Red Hat Bugzilla – Bug 621597
Perf: precompute select min() from rhq_measurement_data_*
Last modified: 2014-06-18 15:33:25 EDT
Every hour the hourly job is running a select min() from rhq_measurement_data_* (I think 1h, 6h 1d only) which requires at least a full index scan on Oracle, which can be very expensive and run for minutes if much metrics have been collected. See attached screenshot for an OEM output.
We need to also check for select max() calls on the same tables.
Related is also the compression:
INSERT INTO RHQ_MEASUREMENT_DATA_NUM_1H (SELECT :1 , ft.schedule_id, AVG(value), MIN(value), MAX(value) FROM RHQ_MEAS_DATA_NUM_R09 ft WHERE ft.time_stamp >= :2 AND ft.time_stamp < :3 GROUP BY ft.schedule_id)
Those min/avg/max values can be computed on the fly when measurement reports come in and stored locally (in a distributed cache) and just be written out to the 1h table each hour without the need to find all data again.
Some cleverness needs to be done to cater for the time from server start to next full hour and/or start of hour until server-shutdown. Basically on shutdown the server would need to write the data for the hour until now to some tmp space. On shutdown it would check if the data in the tmp space is from the current hour and if so, read it and continue with processing.
Same would apply for 6h and 1d tables.
I agree that caching the value of min() should be something we strive for.
This obviously requires a preprocessing routine over every measurement report across the wire, but it's better to amortize the load on the servers rather than require the database to perform an expensive operation later.
Each server upon starting up would load the min value for every raw measurement table, would calculate which table the measurement report would be written to, process the entire report against that current minimum, and finally if the min value changes update the row in the db that represents that cached min value for the table.
Since the frequency of changes to the min value for any given table should be relatively low, this implementation (storing the precomputed/cached min value for each table in the DB) should provide the performance improvement being sought after without the need for a distributed caching layer.
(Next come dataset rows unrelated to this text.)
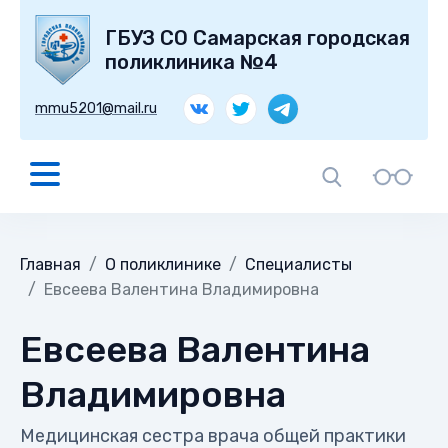
ГБУЗ СО Самарская городская
поликлиника №4
mmu5201@mail.ru
Главная
О поликлинике
Специалисты
Евсеева Валентина Владимировна
Евсеева Валентина
Владимировна
Медицинская сестра врача общей практики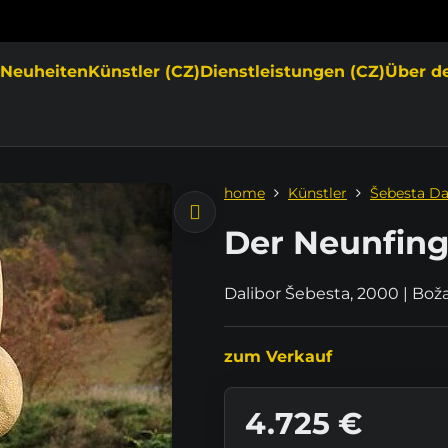
e
Neuheiten
Künstler (CZ)
Dienstleistungen (CZ)
Über d
home
Künstler
Šebesta Da
Der Neunfing
Dalibor Šebesta, 2000 | Bo
zum Verkauf
4.725 €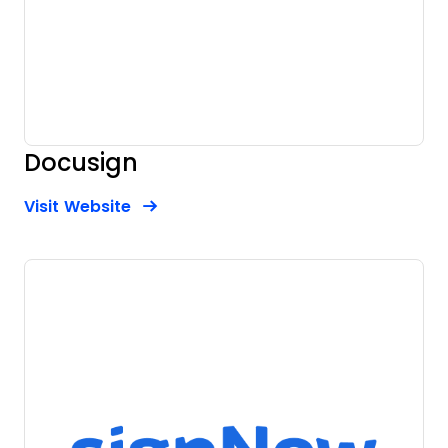
Docusign
Opens new window
Opens New Window
Visit Website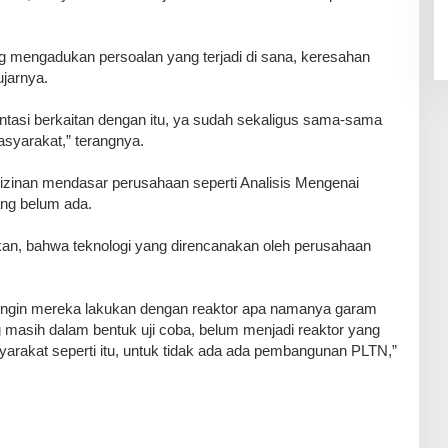
ng mengadukan persoalan yang terjadi di sana, keresahan
ujarnya.
tasi berkaitan dengan itu, ya sudah sekaligus sama-sama
syarakat,” terangnya.
perizinan mendasar perusahaan seperti Analisis Mengenai
ng belum ada.
rkan, bahwa teknologi yang direncanakan oleh perusahaan
ang ingin mereka lakukan dengan reaktor apa namanya garam
 masih dalam bentuk uji coba, belum menjadi reaktor yang
yarakat seperti itu, untuk tidak ada ada pembangunan PLTN,”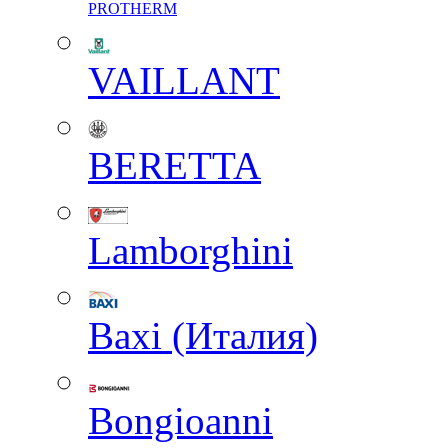
PROTHERM
VAILLANT
BERETTA
Lamborghini
Baxi (Италия)
Вongioanni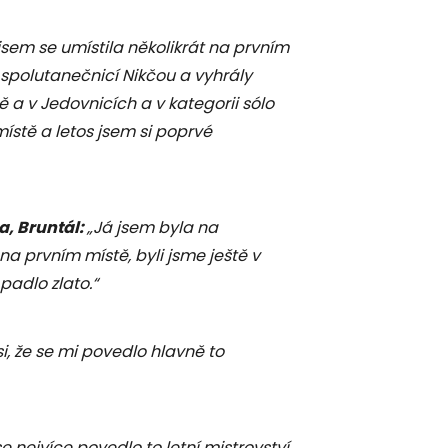
jsem se umístila několikrát na prvním
 spolutanečnicí Nikčou a vyhrály
vě a v Jedovnicích a v kategorii sólo
ístě a letos jsem si poprvé
, Bruntál:
„Já jsem byla na
na prvním místě, byli jsme ještě v
padlo zlato.“
i, že se mi povedlo hlavně to
e nejvíce povedlo to letní mistrovství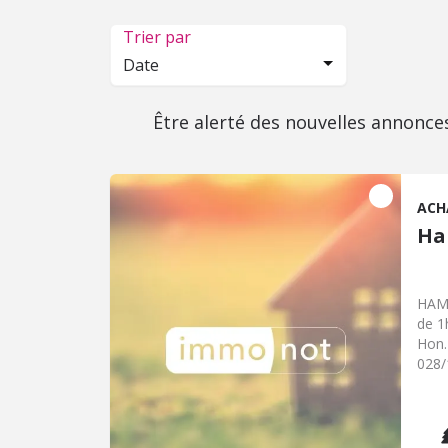
Trier par
Date
Être alerté des nouvelles annonce
ACH
Ha
HAMB
de 1
Hon.
028/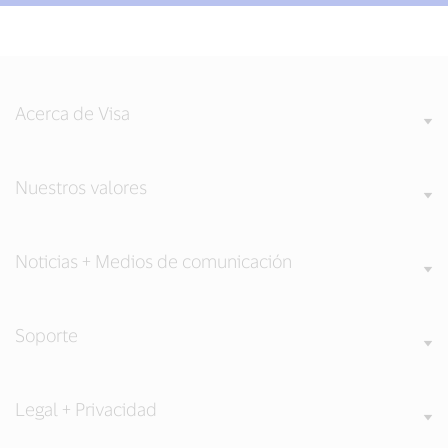
Acerca de Visa
Nuestros valores
Noticias + Medios de comunicación
Soporte
Legal + Privacidad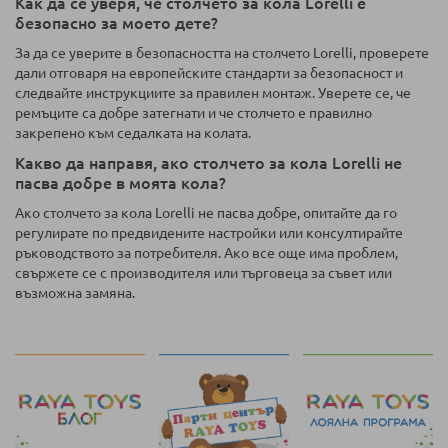
Как да се уверя, че столчето за кола Lorelli е
безопасно за моето дете?
За да се уверите в безопасността на столчето Lorelli, проверете
дали отговаря на европейските стандарти за безопасност и
следвайте инструкциите за правилен монтаж. Уверете се, че
ремъците са добре затегнати и че столчето е правилно
закрепено към седалката на колата.
Какво да направя, ако столчето за кола Lorelli не
пасва добре в моята кола?
Ако столчето за кола Lorelli не пасва добре, опитайте да го
регулирате по предвидените настройки или консултирайте
ръководството за потребителя. Ако все още има проблем,
свържете се с производителя или търговеца за съвет или
възможна замяна.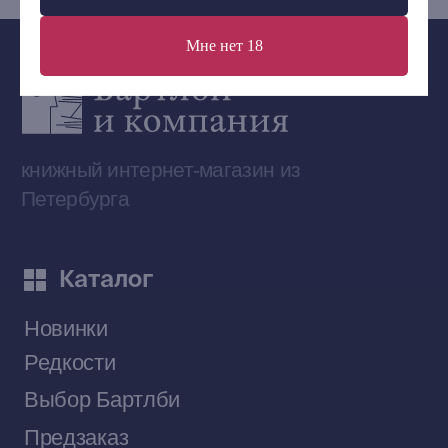
Мне нет 18
Сообщество ВКонтакте
Наши книги на «Авито»
Telegram-канал
Приобрести книги на Ozon
Договор оферты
With any caching solution, there is a possibility of staleness. In this case, the min values cached by any server might be out-of-date. This can be compensated for by only updating the min value in the DB if the value truly is the minimum (UPDATE metricTableCache SET min=nextMinValue WHERE table=someTable AND min=prevMinValue). In this way, the min value only gets updated if the servers previous min value was up-to-date. If the query returns 0 updated rows, you know that the value was already out-of-date, and so the server should query for the latest. Otherwise the value was current, the min value got updated, and the server's cache of that min value is thus accurate.
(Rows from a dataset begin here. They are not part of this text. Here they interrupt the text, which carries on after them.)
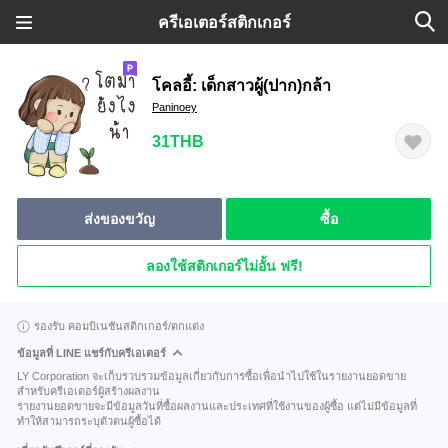
ครีเอเตอร์สติกเกอร์
โคลอี้: เด็กสาวผู้(ปาก)กล้า
Paninoey
31THB
ส่งของขวัญ
ซื้อ
ลองใช้สติกเกอร์ไม่อั้น ฟรี!
รองรับ คอมบิเนชันสติกเกอร์/ตกแต่ง
ข้อมูลที่ LINE แชร์กับครีเอเตอร์
LY Corporation จะเก็บรวบรวมข้อมูลเกี่ยวกับการซื้อเพื่อนำไปใช้ในรายงานยอดขาย
สำหรับครีเอเตอร์ผู้สร้างผลงาน
รายงานยอดขายจะมีข้อมูลวันที่ซื้อผลงานและประเทศที่ใช้งานของผู้ซื้อ แต่ไม่มีข้อมูลที่
ทำให้สามารถระบุตัวตนผู้ซื้อได้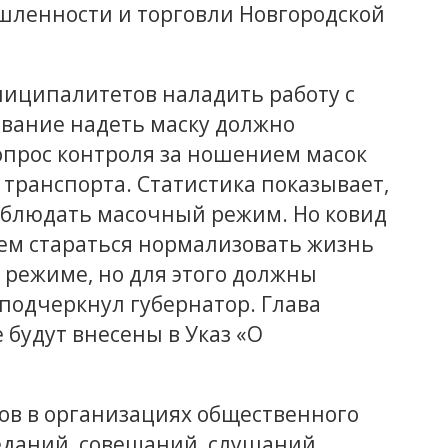
шленности и торговли Новгородской
иципалитетов наладить работу с
ование надеть маску должно
вопрос контроля за ношением масок
 транспорта. Статистика показывает,
соблюдать масочный режим. Но ковид
дем стараться нормализовать жизнь
 режиме, но для этого должны
 подчеркнул губернатор. Глава
 будут внесены в Указ «О
ов в организациях общественного
еданий, совещаний, слушаний,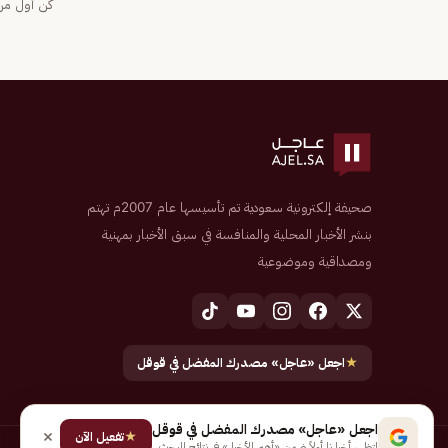
كن أول من 
صحيفة إلكترونية سعودية تم تأسيسها عام 2007م تهتم
بنشر الأخبار المحلية والمنافسة في سبق الأخبار بمهنية
ومصداقية وموضوعية
★
اجعل «عاجل» مصدرك المفضل في قوقل
اجعل «عاجل» مصدرك المفضل في قوقل
★
تفعيل الآن
لتظهر أخبارنا أولاً ضمن «أهم الأخبار» في نتائج البحث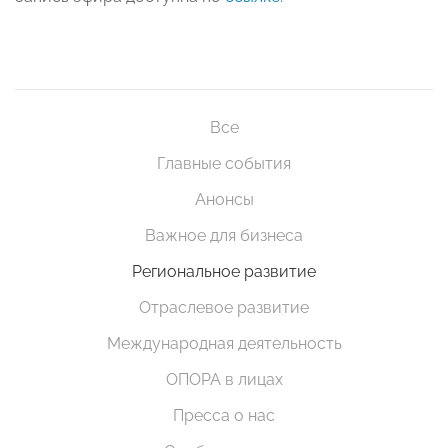
Все
Главные события
Анонсы
Важное для бизнеса
Региональное развитие
Отраслевое развитие
Международная деятельность
ОПОРА в лицах
Пресса о нас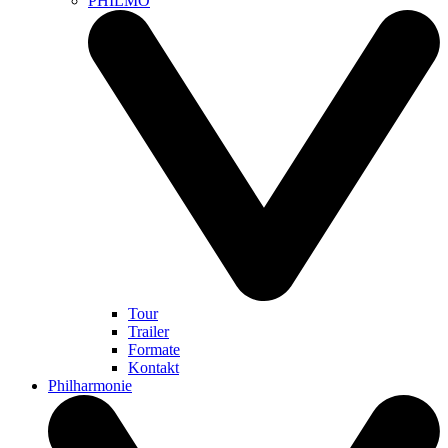
PHILMO
Tour
Trailer
Formate
Kontakt
Philharmonie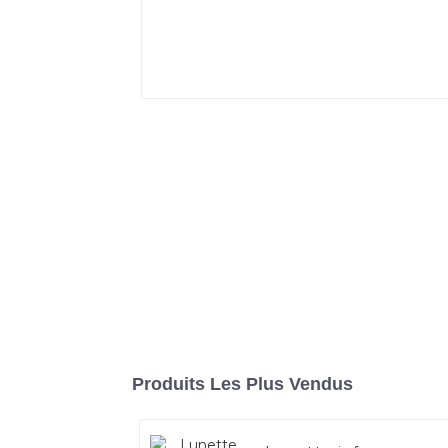
Produits Les Plus Vendus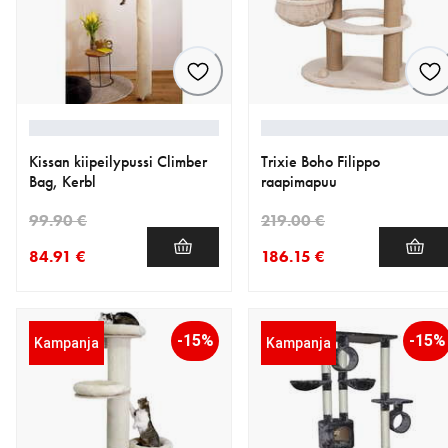
Kissan kiipeilypussi Climber
Trixie Boho Filippo
Bag, Kerbl
raapimapuu
99.90 €
219.00 €
84.91 €
186.15 €
nykyinen hinta 84.91 €
alkuperäinen hinta 99.90 €
nykyinen hinta 186.15 €
alkuperäinen hinta 219.00 
-15%
-15%
Kampanja
Kampanja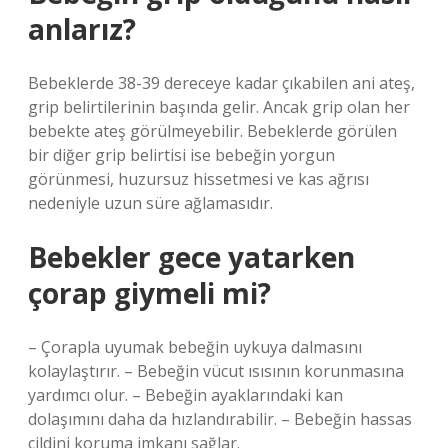
anlarız?
Bebeklerde 38-39 dereceye kadar çıkabilen ani ateş,
grip belirtilerinin başında gelir. Ancak grip olan her
bebekte ateş görülmeyebilir. Bebeklerde görülen
bir diğer grip belirtisi ise bebeğin yorgun
görünmesi, huzursuz hissetmesi ve kas ağrısı
nedeniyle uzun süre ağlamasıdır.
Bebekler gece yatarken
çorap giymeli mi?
– Çorapla uyumak bebeğin uykuya dalmasını
kolaylaştırır. – Bebeğin vücut ısısının korunmasına
yardımcı olur. – Bebeğin ayaklarındaki kan
dolaşımını daha da hızlandırabilir. – Bebeğin hassas
cildini koruma imkanı sağlar.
A similar solution could be used to keep a cache of the max value for each table, but the value is mitigated due to the higher write-access profile, so it might not be valuable to attempt caching this value for the active raw table. For every other table, however, it would be valuable to cache the max.
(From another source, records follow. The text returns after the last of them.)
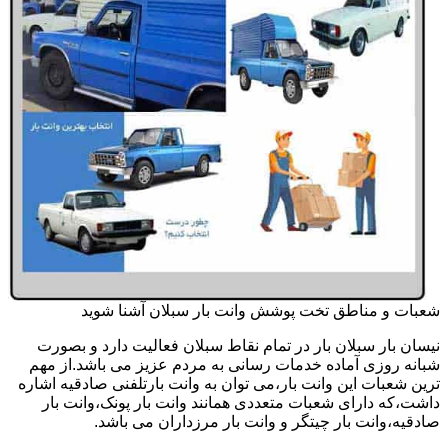
شعبات و مناطق تخت پوشش وانت بار سبلان آشنا شوید
نیسان بار سبلان بار در تمام نقاط سبلان فعالیت دارد و بصورت
شبانه روزی آماده خدمات رسانی به مردم عزیز می باشد.از مهم
ترین شعبات این وانت بار،می توان به وانت بارتلفنی صادقیه اشاره
داشت،که دارای شعبات متعددی همانند وانت بار پونک،وانت بار
صادقیه،وانت بار چیتگر و وانت بار مرزداران می باشد.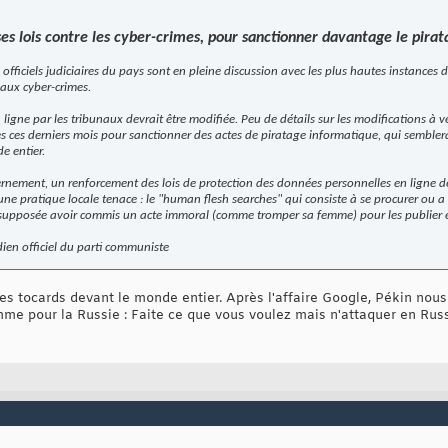
ses lois contre les cyber-crimes, pour sanctionner davantage le pirat
s officiels judiciaires du pays sont en pleine discussion avec les plus hautes instance
 aux cyber-crimes.
 ligne par les tribunaux devrait être modifiée. Peu de détails sur les modifications à ve
ces derniers mois pour sanctionner des actes de piratage informatique, qui sembler
e entier.
nement, un renforcement des lois de protection des données personnelles en ligne de
 une pratique locale tenace : le "human flesh searches" qui consiste à se procurer ou a
upposée avoir commis un acte immoral (comme tromper sa femme) pour les publier en
idien officiel du parti communiste
s tocards devant le monde entier. Après l'affaire Google, Pékin nous
mme pour la Russie : Faite ce que vous voulez mais n'attaquer en Russ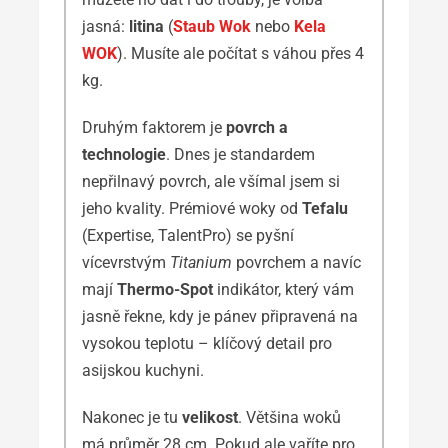
jasná:
litina
(
Staub Wok
nebo
Kela
WOK
). Musíte ale počítat s váhou přes 4
kg.
Druhým faktorem je
povrch a
technologie
. Dnes je standardem
nepřilnavý povrch, ale všímal jsem si
jeho kvality. Prémiové woky od
Tefalu
(Expertise, TalentPro) se pyšní
vícevrstvým
Titanium
povrchem a navíc
mají
Thermo-Spot
indikátor, který vám
jasně řekne, kdy je pánev připravená na
vysokou teplotu – klíčový detail pro
asijskou kuchyni.
Nakonec je tu
velikost
. Většina woků
má průměr 28 cm. Pokud ale vaříte pro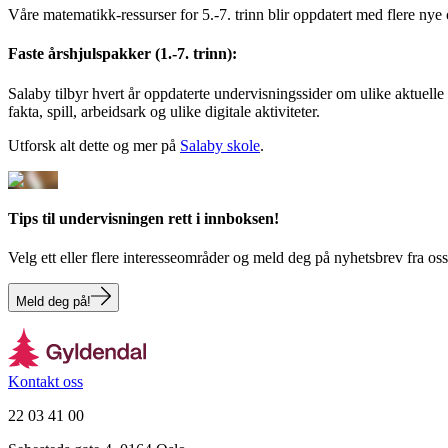
Våre matematikk-ressurser for 5.-7. trinn blir oppdatert med flere nye o
Faste årshjulspakker (1.-7. trinn):
Salaby tilbyr hvert år oppdaterte undervisningssider om ulike aktuel
fakta, spill, arbeidsark og ulike digitale aktiviteter.
Utforsk alt dette og mer på
Salaby skole
.
Tips til undervisningen rett i innboksen!
Velg ett eller flere interesseområder og meld deg på nyhetsbrev fra oss
Meld deg på!
Kontakt oss
22 03 41 00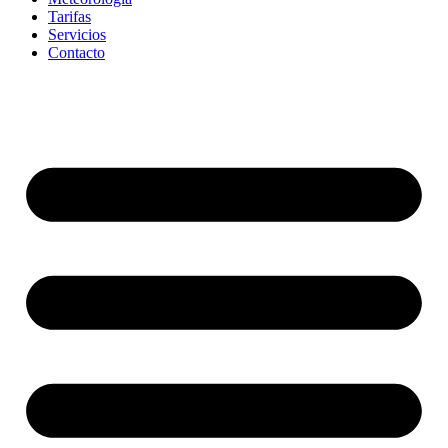
Tarifas
Servicios
Contacto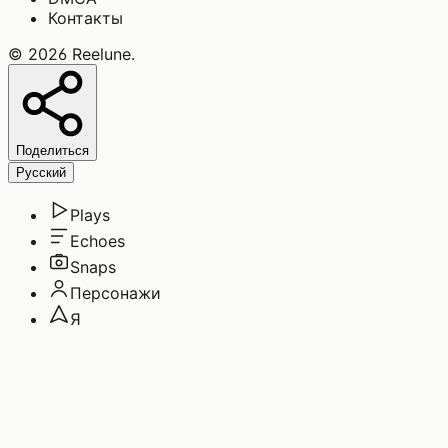
Контакты
©
2026
Reelune
.
Поделиться
Русский
Plays
Echoes
Snaps
Персонажи
Я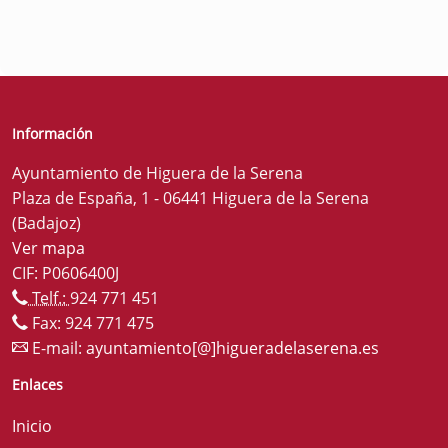
Información
Ayuntamiento de Higuera de la Serena
Plaza de España, 1 - 06441 Higuera de la Serena
(Badajoz)
Ver mapa
CIF: P0606400J
Telf.:
924 771 451
Fax: 924 771 475
E-mail:
ayuntamiento[@]higueradelaserena.es
Enlaces
Inicio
I would strongly suggest against trying to keep a cache of running values to make the compression job less impactful. In order to do this, you would need to keep track of how many data points you have, because that is a required input to any algorithm that computes a running average. Also, running averages introduce far more computational error than if you compute the average using all the data points at once. Furthermore, you have to segment these by scheduleId, and then keep separate caches for different blocks of time. Even if all of that is done perfectly, the workflow is now more complicated because the measurement report processed by any server needs to be replicated (in a guaranteed way) to other servers, and those servers must ack and incorporate that data into their running averages. The workflow in this case thus also becomes more complicated - if measurement reports are coming in from all different servers and replicating their running averages to other servers, then the replication needs to occur in serial fashion as well (otherwise rollbacks are impossible upon failure). But serialization of requests would slow down measurement report processing significantly. And don't forget, we still need to work in the case where only one server is stood up, one that might even be restarted frequently (dev mode) - and all of this caching thus introduces a significant possibility of losing data.
This is out of date, optimizations now must be targeted at storage node storage.